One of the most popular of all pets is the dog. Nearly half of all households in Australia own a dog and over 59% of pet expenditure is associated with dogs. Legends have arisen around the faithful dog for many years and numerous towns support statues witnessing the high esteem some dogs are held in. These include the "Dog on the Tucker Box" at Gundagai, Matey at Surfer's Paradise, the Red Dog at Dampier in Western Australia, the Guard Dog at Eagleneck on the Tasmanian Peninsula and the statue in Balmoral of Billy, a loyal pet who followed his master, a street sweeper, around for 17 years.
But dogs are not always popular with everyone. A paper presented to the Animals, Community Health and Public Policy Symposium in 1989 estimated there were some 100,000 dog attacks on humans in Australia each year. Many councils have regulations about walking dogs and removing their droppings from the street. Council rangers get numerous requests to investigate barking dogs, dog attacks on stock and dogs roaming free.
Les Treuer is no stranger to "problem dogs". Not only has he dealt with aggressive, noisy and over-friendly dogs, but he has seen dogs kill another dog, dogs kill a horse, and an American pit bull terrier jump through a plate glass window when it suffered from separation anxiety. Les is a dog behaviourist. He works for an Australian company, Dog Tech International.
Les has had a love of dogs for as long as he can remember.

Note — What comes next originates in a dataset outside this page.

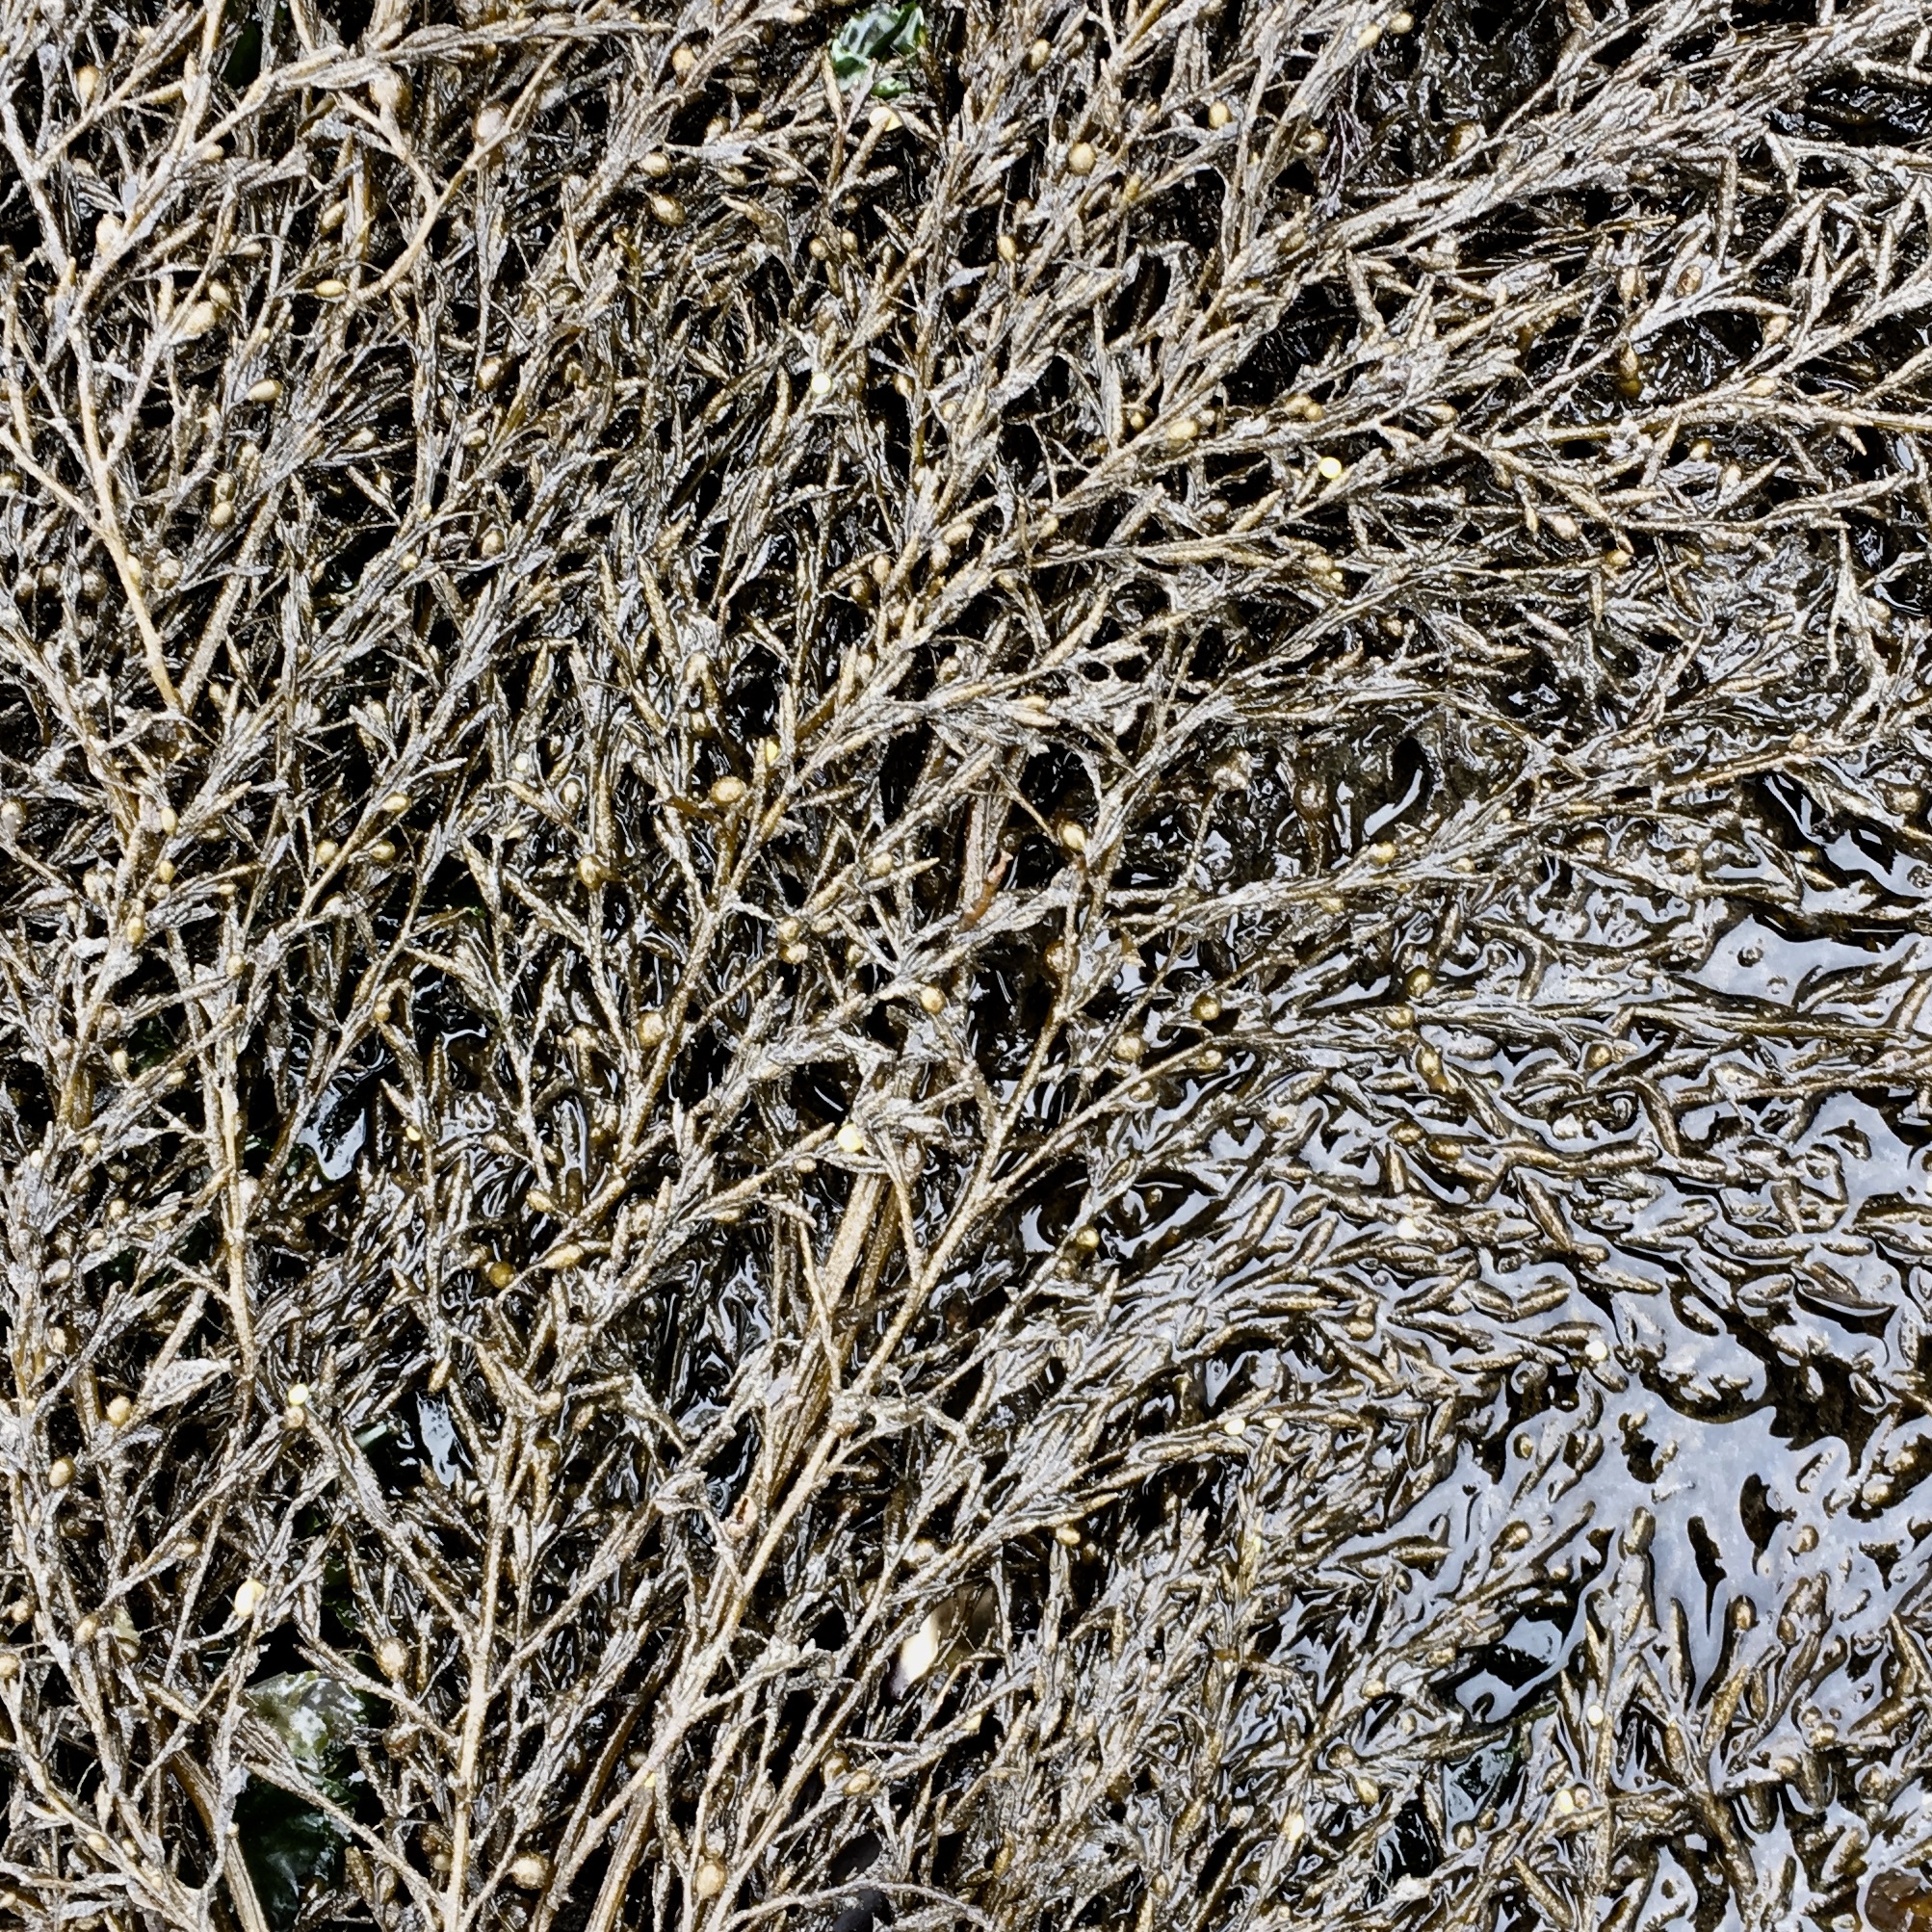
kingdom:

His mother bought him his first dog when he was ten years old and the two became inseparable. Les spent many hours observing and trying to understand the dog's behaviour. As a result he was often asked for advice by his neighbours who wanted their dogs to "behave". Eventually Les became a construction engineer and worked in that industry until a back injury forced him to find an alternative career. He attended a course in dog training run by John Richardson and soon went to work part-time for Dog Tech. After learning about marketing and dealing with people, in 2004, Les joined Dog Tech full-time. He says he would never go back to his old job as he now works in a job which is also his passion.
Les and his dog Sassy.
Although Dog Tech does run "Puppy Schools", most of their customers come to them because they want to change some behaviour displayed by their pet dog. Owners often blame the dog or other external factors for the unsociable behaviour the dog is exhibiting. Les recalls one owner who was adamant the dog's continued misbehaviour and barking was because it had been born under the star sign of Cancer. Another insisted the microchip put into the dog was interfering with the dog's brain waves and this was causing the dog to jump up on people.

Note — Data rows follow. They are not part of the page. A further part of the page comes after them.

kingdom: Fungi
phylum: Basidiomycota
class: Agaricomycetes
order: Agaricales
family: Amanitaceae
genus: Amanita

Les recalls a dog which was so scared in a storm that it broke its jaw chewing a screen door in an effort to get inside out of the storm. While Les has found some dogs suffer from storm phobia and others from separation anxiety, most "problem behaviour" is caused by the way the owners have been treating the dog. Dog Tech realises that domestic dogs have all descended from wild dogs or wolves. These wild dogs all live in packs. In the wild they have to establish their place within that pack and their behaviour is determined by knowing their place in that pack. This "pack mentality" is still present within domestic dogs and is a big determinant of behaviour. Dog Tech usually only have to spend two sessions with a dog and their owner to analyse and modify behaviour - usually the behaviour of the owner is the key.
Les says that many customers have problems with small dogs. This is probably because they are not always seen as dogs but as part of the family. Often they are pampered and spoilt. Some are dressed in shoes, clothing and even bonnets. Recently I saw a pet shop which sold a range of prams for dogs - so that the owners can push their dogs for a walk around the block! The dogs are also allowed to sleep on the lounge or even in the owner's bed. The result is that the dog thinks it is not only a family member but is running the family. Once Les sets up boundaries within the house the behaviour is usually solved. The dog born under the star sign of Cancer modified its behaviour once the husband stopped playing tug-of-war with it.
Three in every five households in Australia have at least one pet. They have these pets for companionship, recreation and protection. A 2006 report said that 91% of pet owners claimed they felt 'very close' to their pets. However many pets also end up neglected and unwanted. Many children want pets, and despite promises to look after them soon tire of the responsibility. It is not surprising then that the same report in 2006 found the main "carer for the pet is female, married with children, living in the suburbs and most likely employed".